Les termes de l’équation

Quand on a, comme en 2006, une facture énergétique de 44 milliards de DH et, en face, des déficits sociaux énormes à  résorber, il y a des choix qui s’imposent : l’économie d’énergie est aujourd’hui une nécessité.

Longtemps, les préoccupations énergétiques ont été réduites au seul souci de répondre par une politique de l’offre aux exigences de la demande. Avec les niveaux atteints par les prix des combustibles, dans un contexte de dépendance quasi totale de l’extérieur, la marge de manœuvre qui consiste à agir sur l’offre pour satisfaire une demande sans cesse en augmentation, faiblit dangereusement. Moyennant quoi, il est plus qu’urgent d’inverser les termes de cette équation : la variable d’ajustement devrait être désormais la demande, ou plus exactement la gestion de la demande.

C’est au minimum un non-sens économique que de ne pas tirer profit des immenses gisements d’économie d’énergie, rendue aujourd’hui possible par les développements à la fois des technologies et du savoir-faire. Les pouvoirs publics, dans leur nouveau rôle de facilitateur et de régulateur de l’activité économique, gagneraient à promouvoir cette démarche en mettant en place des mécanismes d’incitation, qu’ils soient fiscaux, réglementaires ou autres. L’Europe, pourtant mieux lotie que le Maroc en ce domaine, a fait de l’efficacité énergétique une des méthodes- clés pour relever le défi de la hausse des prix des combustibles.

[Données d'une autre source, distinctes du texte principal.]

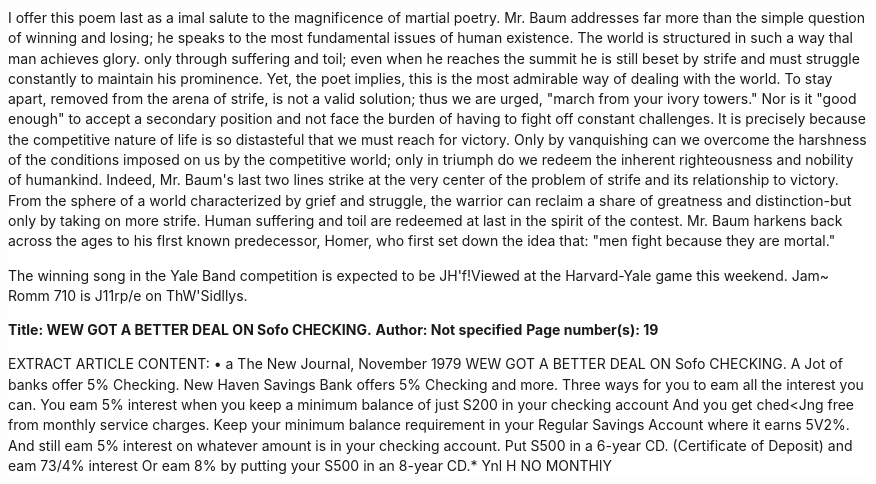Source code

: I offer this poem last as a imal salute to the 
magnificence of martial poetry. Mr. Baum 
addresses far more than the simple question of 
winning and losing; he speaks to the most 
fundamental issues of human existence. The world 
is structured in such a way thal man achieves glory. 
only through suffering and toil; even when he 
reaches the summit he is still beset by strife and 
must struggle constantly to maintain his 
prominence. Yet, the poet implies, this is the most 
admirable way of dealing with the world. To stay 
apart, removed from the arena of strife, is not a 
valid solution; thus we are urged, "march from 
your ivory towers." Nor is it "good enough" to 
accept a secondary position and not face the 
burden of having to fight off constant challenges. 
It is precisely because the competitive nature of life 
is so distasteful that we must reach for victory. 
Only by vanquishing can we overcome the 
harshness of the conditions imposed on us by the 
competitive world; only in triumph do we redeem 
the inherent righteousness and nobility of 
humankind. Indeed, Mr. Baum's last two lines 
strike at the very center of the problem of strife 
and its relationship to victory. From the sphere of 
a world characterized by grief and struggle, the 
warrior can reclaim a share of greatness and 
distinction-but only by taking on more strife. 
Human suffering and toil are redeemed at last in 
the spirit of the contest. Mr. Baum harkens back 
across the ages to his flrst known predecessor, 
Homer, who first set down the idea that: "men 
fight because they are mortal." 

The winning song in the Yale Band competition is 
expected to be JH'f!Viewed at the Harvard-Yale 
game this weekend. 
Jam~ Romm 710 is J11rp/e on ThW'Sidllys. 



**Title: WEW GOT A BETTER DEAL ON Sofo CHECKING.**
**Author: Not specified**
**Page number(s): 19**

EXTRACT ARTICLE CONTENT:
• 
a 
The New Journal, November 1979 
WEW GOT A BETTER DEAL 
ON Sofo CHECKING. 
A Jot of banks offer 5% Checking. New Haven Savings 
Bank offers 5% Checking and more. Three ways for 
you to eam all the interest you can. 
You eam 5% interest 
when you keep a minimum balance 
of just S200 in your checking account And you 
get ched<Jng free from monthly service charges. 
Keep your minimum balance requirement in your 
Regular Savings Account where it earns 5V2%. 
And still eam 5% interest on whatever amount 
is in your checking account. 
Put S500 in a 6-year CD. (Certificate of Deposit) 
and eam 73/4% interest Or eam 8% by putting 
your S500 in an 8-year CD.* 
Ynl H NO MONTHlY 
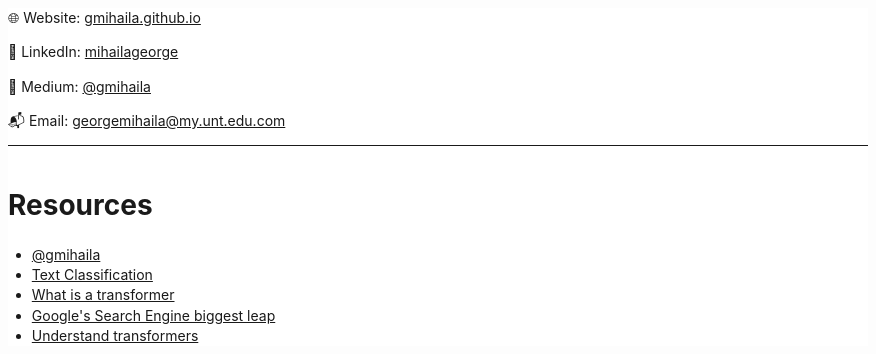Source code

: 🌐 Website: [gmihaila.github.io](https://gmihaila.github.io/)

👔 LinkedIn: [mihailageorge](https://www.linkedin.com/in/mihailageorge/)

📓 Medium: [@gmihaila](https://gmihaila.medium.com)

📬 Email: [georgemihaila@my.unt.edu.com](mailto:georgemihaila@my.unt.edu.com?subject=GitHub%20Website)


---
# Resources

- [@gmihaila](https://gmihaila.medium.com)
- [Text Classification](https://monkeylearn.com/text-classification/)
- [What is a transformer](https://medium.com/inside-machine-learning/what-is-a-transformer-d07dd1fbec04)
- [Google's Search Engine biggest leap](https://whatsnewinpublishing.com/google-has-made-one-of-the-biggest-leaps-forward-in-the-history-of-search-what-it-means-for-publishers/)
- [Understand transformers](https://www.analyticsvidhya.com/blog/2019/06/understanding-transformers-nlp-state-of-the-art-models/)
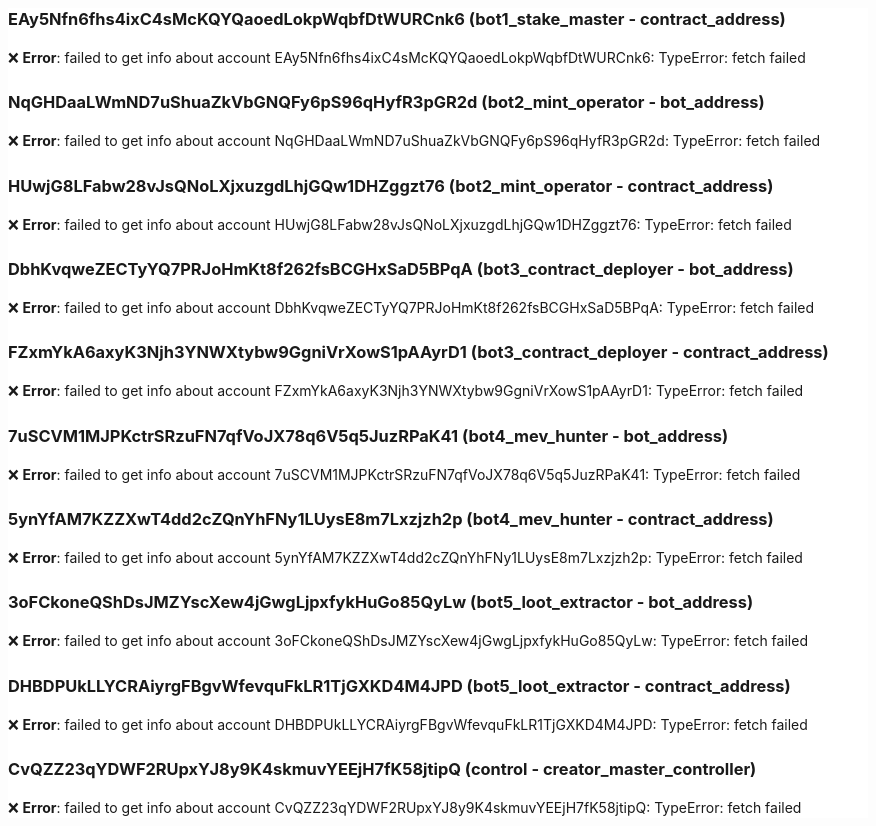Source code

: ### EAy5Nfn6fhs4ixC4sMcKQYQaoedLokpWqbfDtWURCnk6 (bot1_stake_master - contract_address)
❌ **Error**: failed to get info about account EAy5Nfn6fhs4ixC4sMcKQYQaoedLokpWqbfDtWURCnk6: TypeError: fetch failed

### NqGHDaaLWmND7uShuaZkVbGNQFy6pS96qHyfR3pGR2d (bot2_mint_operator - bot_address)
❌ **Error**: failed to get info about account NqGHDaaLWmND7uShuaZkVbGNQFy6pS96qHyfR3pGR2d: TypeError: fetch failed

### HUwjG8LFabw28vJsQNoLXjxuzgdLhjGQw1DHZggzt76 (bot2_mint_operator - contract_address)
❌ **Error**: failed to get info about account HUwjG8LFabw28vJsQNoLXjxuzgdLhjGQw1DHZggzt76: TypeError: fetch failed

### DbhKvqweZECTyYQ7PRJoHmKt8f262fsBCGHxSaD5BPqA (bot3_contract_deployer - bot_address)
❌ **Error**: failed to get info about account DbhKvqweZECTyYQ7PRJoHmKt8f262fsBCGHxSaD5BPqA: TypeError: fetch failed

### FZxmYkA6axyK3Njh3YNWXtybw9GgniVrXowS1pAAyrD1 (bot3_contract_deployer - contract_address)
❌ **Error**: failed to get info about account FZxmYkA6axyK3Njh3YNWXtybw9GgniVrXowS1pAAyrD1: TypeError: fetch failed

### 7uSCVM1MJPKctrSRzuFN7qfVoJX78q6V5q5JuzRPaK41 (bot4_mev_hunter - bot_address)
❌ **Error**: failed to get info about account 7uSCVM1MJPKctrSRzuFN7qfVoJX78q6V5q5JuzRPaK41: TypeError: fetch failed

### 5ynYfAM7KZZXwT4dd2cZQnYhFNy1LUysE8m7Lxzjzh2p (bot4_mev_hunter - contract_address)
❌ **Error**: failed to get info about account 5ynYfAM7KZZXwT4dd2cZQnYhFNy1LUysE8m7Lxzjzh2p: TypeError: fetch failed

### 3oFCkoneQShDsJMZYscXew4jGwgLjpxfykHuGo85QyLw (bot5_loot_extractor - bot_address)
❌ **Error**: failed to get info about account 3oFCkoneQShDsJMZYscXew4jGwgLjpxfykHuGo85QyLw: TypeError: fetch failed

### DHBDPUkLLYCRAiyrgFBgvWfevquFkLR1TjGXKD4M4JPD (bot5_loot_extractor - contract_address)
❌ **Error**: failed to get info about account DHBDPUkLLYCRAiyrgFBgvWfevquFkLR1TjGXKD4M4JPD: TypeError: fetch failed

### CvQZZ23qYDWF2RUpxYJ8y9K4skmuvYEEjH7fK58jtipQ (control - creator_master_controller)
❌ **Error**: failed to get info about account CvQZZ23qYDWF2RUpxYJ8y9K4skmuvYEEjH7fK58jtipQ: TypeError: fetch failed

Les directives qu’elle a édictées dans les domaines du bâtiment et de la cogénération, pour ne citer que cela, vont dans ce sens.

C’est que, désormais, la preuve est faite qu’un investissement dans la maîtrise de l’énergie est nettement plus rentable, pour toute la collectivité, qu’un investissement dans une centrale électrique, par exemple. Un kWh économisé est non seulement un gain pour le consommateur, mais aussi un investissement évité (voir détail en page 48). Des études menées par l’Union européenne ont même estimé qu’un million de dollars investis dans l’efficacité énergétique crée entre 12 à 16 années de travail direct, contre 4,1 années de travail pour le même investissement dans une centrale à charbon. Ne parlons pas de l’impact positif sur l’environnement, cette exigence n’est pas encore entrée dans les mœurs, mais ça viendra !

Quand on a, comme en 2006, une facture énergétique de 44 milliards de DH et, en face, des déficits sociaux énormes à résorber, il y a des choix qui s’imposent.